Exactly as written, give again the line with "Майские праздники в Москве" and all subsequent lines through the end of the records.

EXERCISE INPUTS Block Start

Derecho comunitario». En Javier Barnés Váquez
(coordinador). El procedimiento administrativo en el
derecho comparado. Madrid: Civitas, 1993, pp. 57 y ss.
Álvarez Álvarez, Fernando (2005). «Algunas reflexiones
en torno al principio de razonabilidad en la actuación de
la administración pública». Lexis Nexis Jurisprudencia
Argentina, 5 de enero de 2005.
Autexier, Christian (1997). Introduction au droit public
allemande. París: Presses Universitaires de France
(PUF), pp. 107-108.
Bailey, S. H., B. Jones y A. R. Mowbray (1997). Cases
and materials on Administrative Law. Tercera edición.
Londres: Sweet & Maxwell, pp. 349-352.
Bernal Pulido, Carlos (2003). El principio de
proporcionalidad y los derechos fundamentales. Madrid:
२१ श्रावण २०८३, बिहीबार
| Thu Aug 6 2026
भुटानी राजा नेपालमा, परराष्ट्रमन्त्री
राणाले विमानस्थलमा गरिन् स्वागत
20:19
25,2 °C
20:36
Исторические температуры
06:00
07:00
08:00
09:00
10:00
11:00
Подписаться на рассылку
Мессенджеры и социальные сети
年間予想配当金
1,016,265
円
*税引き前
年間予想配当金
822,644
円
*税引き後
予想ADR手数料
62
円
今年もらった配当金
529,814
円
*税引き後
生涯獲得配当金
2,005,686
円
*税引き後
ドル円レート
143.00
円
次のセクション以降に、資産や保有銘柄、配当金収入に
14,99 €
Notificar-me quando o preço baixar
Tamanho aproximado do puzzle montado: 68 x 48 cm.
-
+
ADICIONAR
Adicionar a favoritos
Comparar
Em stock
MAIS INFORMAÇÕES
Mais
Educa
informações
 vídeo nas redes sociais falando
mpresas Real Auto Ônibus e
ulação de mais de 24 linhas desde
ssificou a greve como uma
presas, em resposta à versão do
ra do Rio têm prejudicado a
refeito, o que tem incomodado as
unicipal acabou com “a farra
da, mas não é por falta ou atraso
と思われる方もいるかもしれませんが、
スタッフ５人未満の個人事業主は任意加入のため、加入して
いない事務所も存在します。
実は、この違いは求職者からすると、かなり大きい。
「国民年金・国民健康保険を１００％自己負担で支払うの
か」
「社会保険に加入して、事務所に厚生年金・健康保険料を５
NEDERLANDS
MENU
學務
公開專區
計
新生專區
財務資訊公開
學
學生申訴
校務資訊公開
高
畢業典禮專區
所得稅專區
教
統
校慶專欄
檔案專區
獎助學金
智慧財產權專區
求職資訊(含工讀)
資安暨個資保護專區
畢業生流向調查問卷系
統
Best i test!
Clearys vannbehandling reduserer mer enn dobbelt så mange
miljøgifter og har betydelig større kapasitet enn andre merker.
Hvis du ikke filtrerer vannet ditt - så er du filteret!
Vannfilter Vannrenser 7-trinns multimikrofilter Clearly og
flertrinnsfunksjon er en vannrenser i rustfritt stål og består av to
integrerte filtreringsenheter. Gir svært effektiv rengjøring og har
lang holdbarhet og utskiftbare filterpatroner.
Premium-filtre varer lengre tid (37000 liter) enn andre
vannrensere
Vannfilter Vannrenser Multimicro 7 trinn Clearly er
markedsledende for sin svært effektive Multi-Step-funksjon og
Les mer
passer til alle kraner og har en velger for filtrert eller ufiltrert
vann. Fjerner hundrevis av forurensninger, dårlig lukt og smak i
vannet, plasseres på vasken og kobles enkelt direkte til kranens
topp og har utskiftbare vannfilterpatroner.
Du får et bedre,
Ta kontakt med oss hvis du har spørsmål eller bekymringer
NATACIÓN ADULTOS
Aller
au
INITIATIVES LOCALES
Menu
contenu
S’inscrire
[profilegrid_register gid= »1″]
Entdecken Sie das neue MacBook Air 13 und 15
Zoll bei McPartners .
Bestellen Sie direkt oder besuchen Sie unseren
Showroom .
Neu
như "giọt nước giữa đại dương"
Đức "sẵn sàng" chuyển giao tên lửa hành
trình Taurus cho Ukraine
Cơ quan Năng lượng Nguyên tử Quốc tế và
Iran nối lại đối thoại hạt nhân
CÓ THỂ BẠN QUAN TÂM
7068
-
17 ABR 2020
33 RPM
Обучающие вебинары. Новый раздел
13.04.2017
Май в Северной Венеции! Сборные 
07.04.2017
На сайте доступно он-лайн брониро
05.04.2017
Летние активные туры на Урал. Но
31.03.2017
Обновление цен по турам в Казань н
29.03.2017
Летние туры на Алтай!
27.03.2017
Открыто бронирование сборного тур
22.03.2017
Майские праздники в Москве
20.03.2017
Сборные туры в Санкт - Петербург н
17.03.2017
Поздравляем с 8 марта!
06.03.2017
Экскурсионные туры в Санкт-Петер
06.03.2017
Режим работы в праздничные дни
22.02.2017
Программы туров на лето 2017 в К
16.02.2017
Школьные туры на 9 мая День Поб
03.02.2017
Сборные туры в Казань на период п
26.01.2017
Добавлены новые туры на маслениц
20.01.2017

EXERCISE INPUTS Block End

→ **OUTPUT FOR THIS EXERCISE**:
Майские праздники в Москве
20.03.2017
Сборные туры в Санкт - Петербург н
17.03.2017
Поздравляем с 8 марта!
06.03.2017
Экскурсионные туры в Санкт-Петер
06.03.2017
Режим работы в праздничные дни
22.02.2017
Программы туров на лето 2017 в К
16.02.2017
Школьные туры на 9 мая День Поб
03.02.2017
Сборные туры в Казань на период п
26.01.2017
Добавлены новые туры на маслениц
20.01.2017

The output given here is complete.